[Data extract Boundary: Start]
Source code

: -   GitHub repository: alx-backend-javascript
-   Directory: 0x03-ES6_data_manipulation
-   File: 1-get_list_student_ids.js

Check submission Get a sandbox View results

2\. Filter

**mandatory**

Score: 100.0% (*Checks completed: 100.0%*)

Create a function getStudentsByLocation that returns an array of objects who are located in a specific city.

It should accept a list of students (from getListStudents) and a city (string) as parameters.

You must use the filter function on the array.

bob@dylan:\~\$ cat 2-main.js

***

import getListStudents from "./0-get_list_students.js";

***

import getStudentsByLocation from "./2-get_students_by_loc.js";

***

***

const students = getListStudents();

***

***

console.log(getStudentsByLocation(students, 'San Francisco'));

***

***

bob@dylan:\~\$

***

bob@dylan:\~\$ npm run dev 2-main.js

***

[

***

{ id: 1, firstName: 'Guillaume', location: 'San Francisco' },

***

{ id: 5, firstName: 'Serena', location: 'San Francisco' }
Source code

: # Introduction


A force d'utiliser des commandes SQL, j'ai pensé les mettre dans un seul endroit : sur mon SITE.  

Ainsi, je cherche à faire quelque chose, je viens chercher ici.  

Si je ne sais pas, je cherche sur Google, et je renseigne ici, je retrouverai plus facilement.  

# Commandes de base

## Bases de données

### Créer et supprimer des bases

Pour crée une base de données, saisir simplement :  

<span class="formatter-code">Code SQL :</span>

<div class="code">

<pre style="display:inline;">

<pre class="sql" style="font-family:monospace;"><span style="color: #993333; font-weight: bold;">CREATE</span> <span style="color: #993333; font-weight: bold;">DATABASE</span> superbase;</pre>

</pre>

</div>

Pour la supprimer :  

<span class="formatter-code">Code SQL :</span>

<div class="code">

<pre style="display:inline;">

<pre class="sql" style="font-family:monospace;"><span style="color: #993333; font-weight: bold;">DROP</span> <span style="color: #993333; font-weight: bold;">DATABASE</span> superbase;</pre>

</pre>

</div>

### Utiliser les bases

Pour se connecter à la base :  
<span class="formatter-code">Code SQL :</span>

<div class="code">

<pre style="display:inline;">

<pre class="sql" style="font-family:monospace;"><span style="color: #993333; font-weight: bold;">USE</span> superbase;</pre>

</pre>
[Data extract Boundary: End]
> **Task details**: Give the records again, swapping every "superbase" for "mabase" and leaving everything else unchanged.

> **Result of this exercise**:
Source code

: -   GitHub repository: alx-backend-javascript
-   Directory: 0x03-ES6_data_manipulation
-   File: 1-get_list_student_ids.js

Check submission Get a sandbox View results

2\. Filter

**mandatory**

Score: 100.0% (*Checks completed: 100.0%*)

Create a function getStudentsByLocation that returns an array of objects who are located in a specific city.

It should accept a list of students (from getListStudents) and a city (string) as parameters.

You must use the filter function on the array.

bob@dylan:\~\$ cat 2-main.js

***

import getListStudents from "./0-get_list_students.js";

***

import getStudentsByLocation from "./2-get_students_by_loc.js";

***

***

const students = getListStudents();

***

***

console.log(getStudentsByLocation(students, 'San Francisco'));

***

***

bob@dylan:\~\$

***

bob@dylan:\~\$ npm run dev 2-main.js

***

[

***

{ id: 1, firstName: 'Guillaume', location: 'San Francisco' },

***

{ id: 5, firstName: 'Serena', location: 'San Francisco' }
Source code

: # Introduction


A force d'utiliser des commandes SQL, j'ai pensé les mettre dans un seul endroit : sur mon SITE.  

Ainsi, je cherche à faire quelque chose, je viens chercher ici.  

Si je ne sais pas, je cherche sur Google, et je renseigne ici, je retrouverai plus facilement.  

# Commandes de base

## Bases de données

### Créer et supprimer des bases

Pour crée une base de données, saisir simplement :  

<span class="formatter-code">Code SQL :</span>

<div class="code">

<pre style="display:inline;">

<pre class="sql" style="font-family:monospace;"><span style="color: #993333; font-weight: bold;">CREATE</span> <span style="color: #993333; font-weight: bold;">DATABASE</span> mabase;</pre>

</pre>

</div>

Pour la supprimer :  

<span class="formatter-code">Code SQL :</span>

<div class="code">

<pre style="display:inline;">

<pre class="sql" style="font-family:monospace;"><span style="color: #993333; font-weight: bold;">DROP</span> <span style="color: #993333; font-weight: bold;">DATABASE</span> mabase;</pre>

</pre>

</div>

### Utiliser les bases

Pour se connecter à la base :  
<span class="formatter-code">Code SQL :</span>

<div class="code">

<pre style="display:inline;">

<pre class="sql" style="font-family:monospace;"><span style="color: #993333; font-weight: bold;">USE</span> mabase;</pre>

</pre>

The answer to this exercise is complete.